Data under study Start Marker

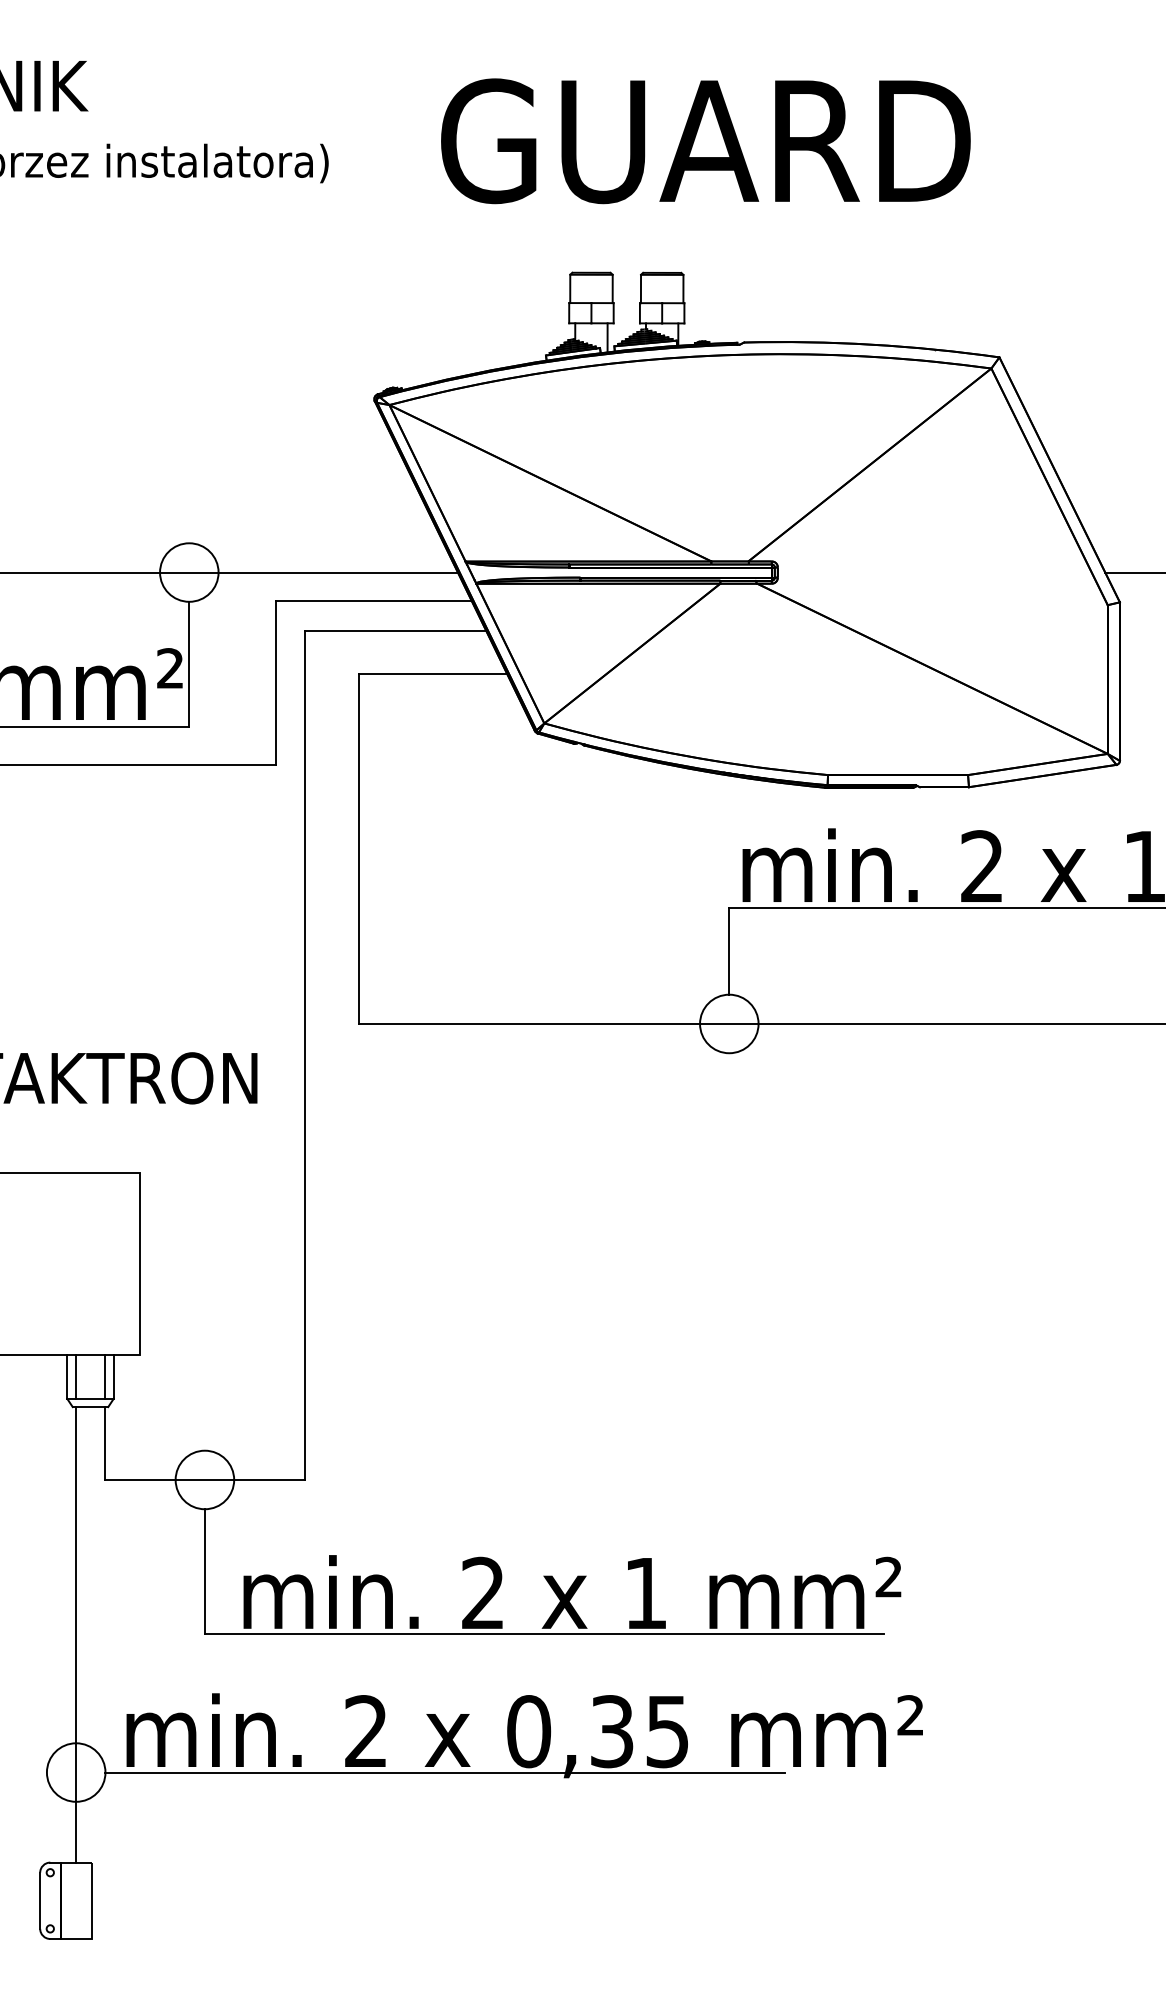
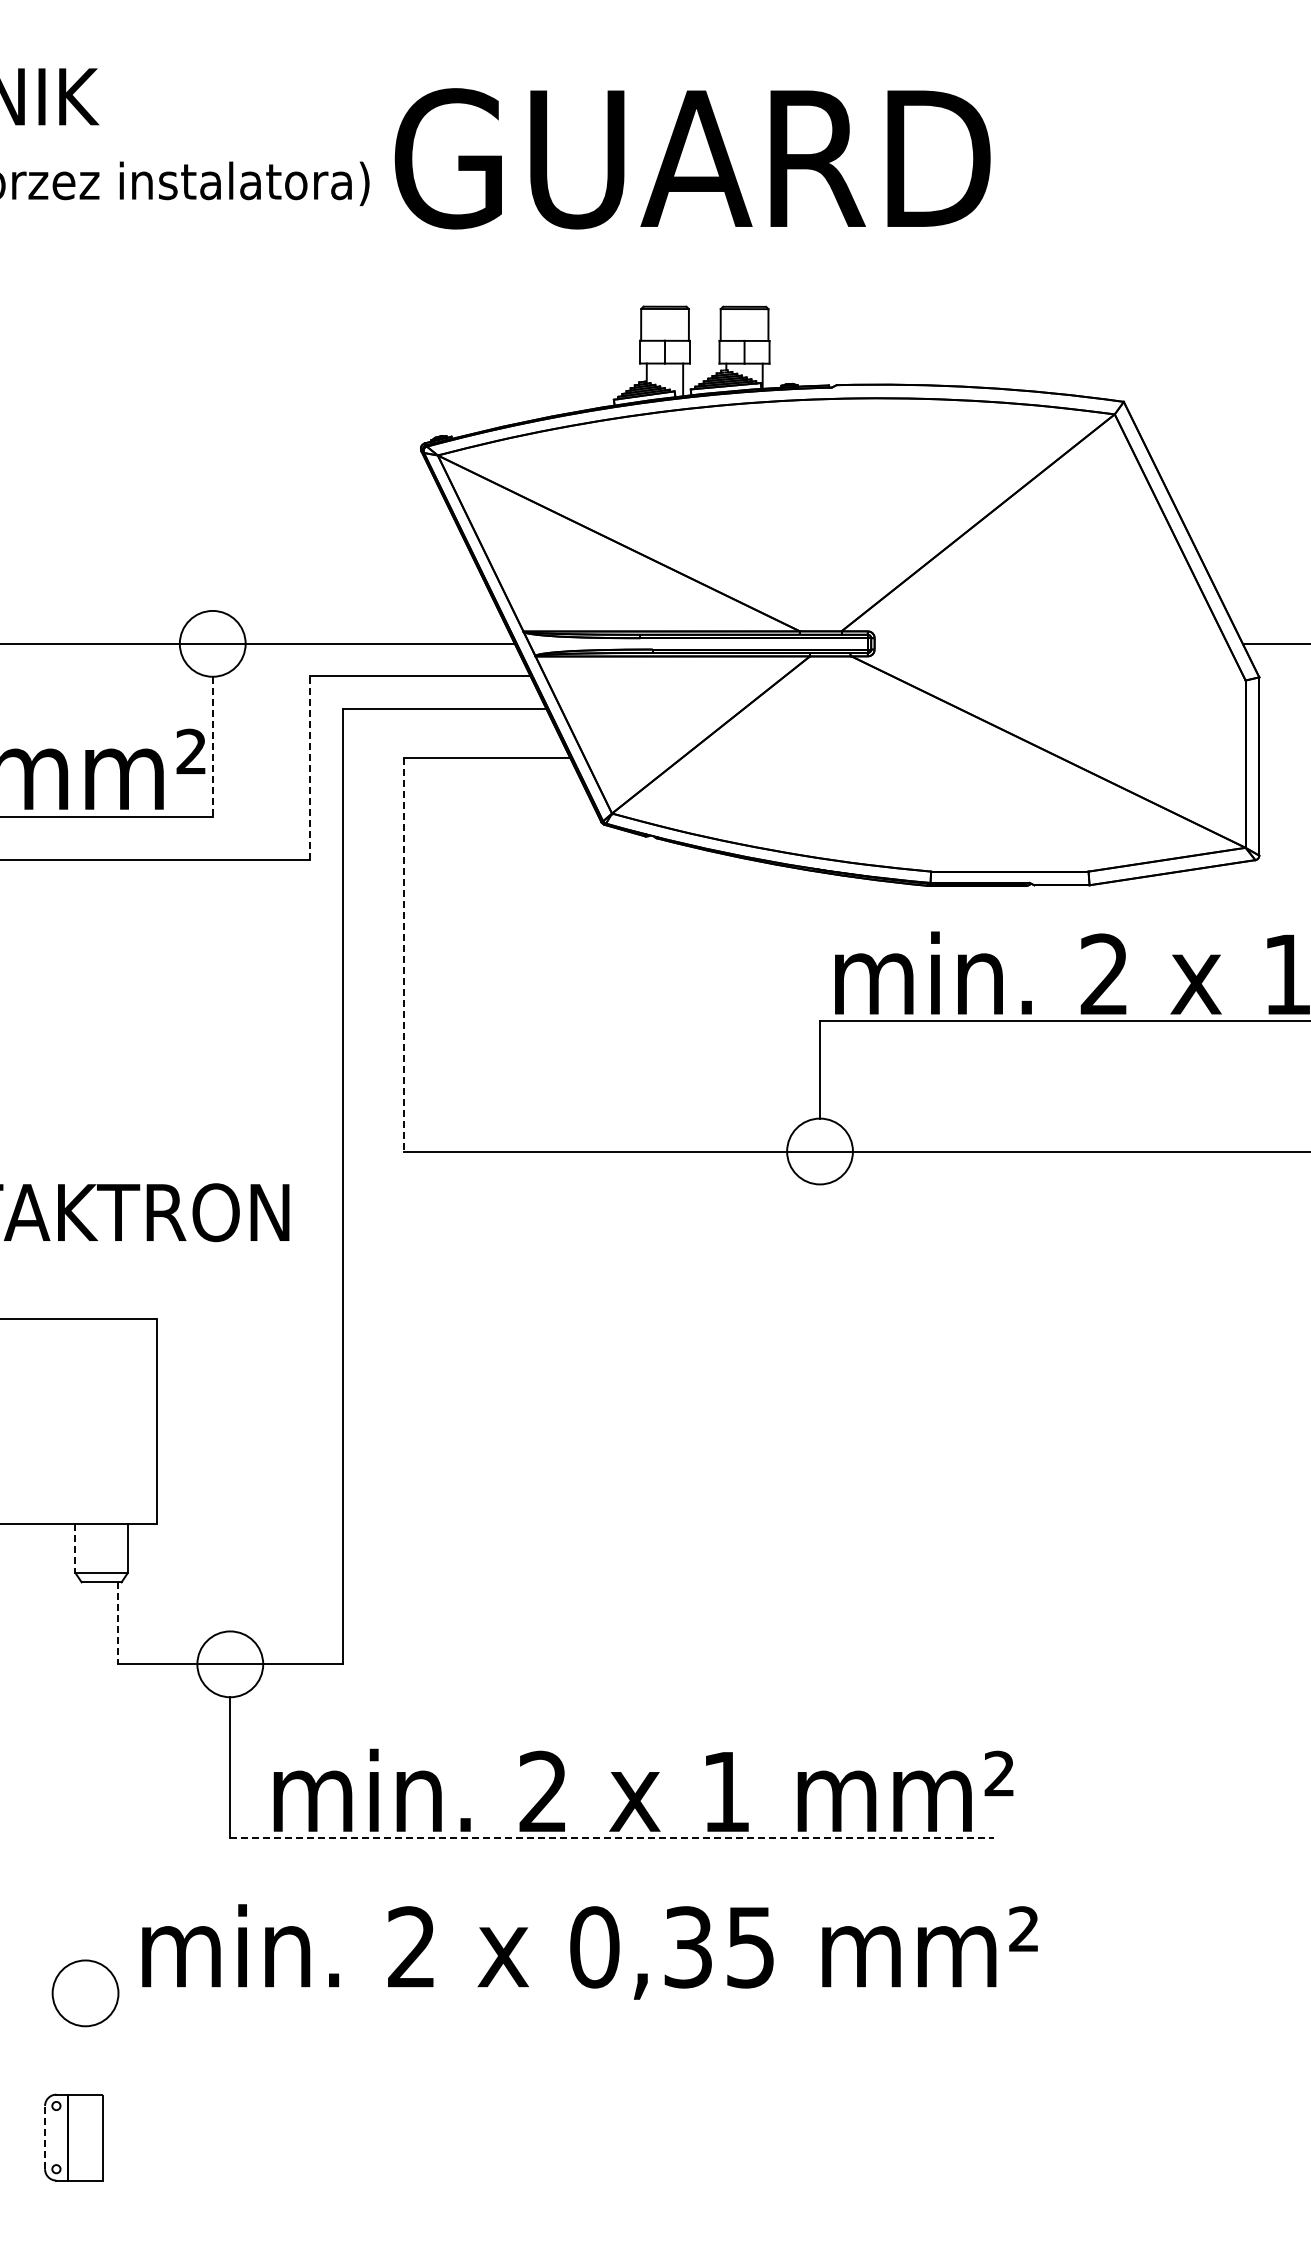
text: (705, 140) -> (692, 158), moved
line: (189, 664) -> (212, 747), solid -> dashed
line: (275, 682) -> (309, 767), solid -> dashed
line: (358, 848) -> (403, 954), solid -> dashed
line: (67, 1376) -> (75, 1548), solid -> dashed
line: (76, 1376) -> (85, 1548), removed
line: (104, 1376) -> (117, 1548), removed
line: (104, 1443) -> (117, 1623), solid -> dashed
line: (544, 1633) -> (612, 1837), solid -> dashed
line: (76, 1634) -> (85, 1838), removed
line: (445, 1772) -> (500, 1993), removed
line: (40, 1900) -> (45, 2137), solid -> dashed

Data under study End Marker

**Problem to solve**
What is needed is an exact copy of the line containing "line: (445, 1772) -> (500, 1993), removed" and each line after it, through the final line of the entries above.

**Exercise result**
line: (445, 1772) -> (500, 1993), removed
line: (40, 1900) -> (45, 2137), solid -> dashed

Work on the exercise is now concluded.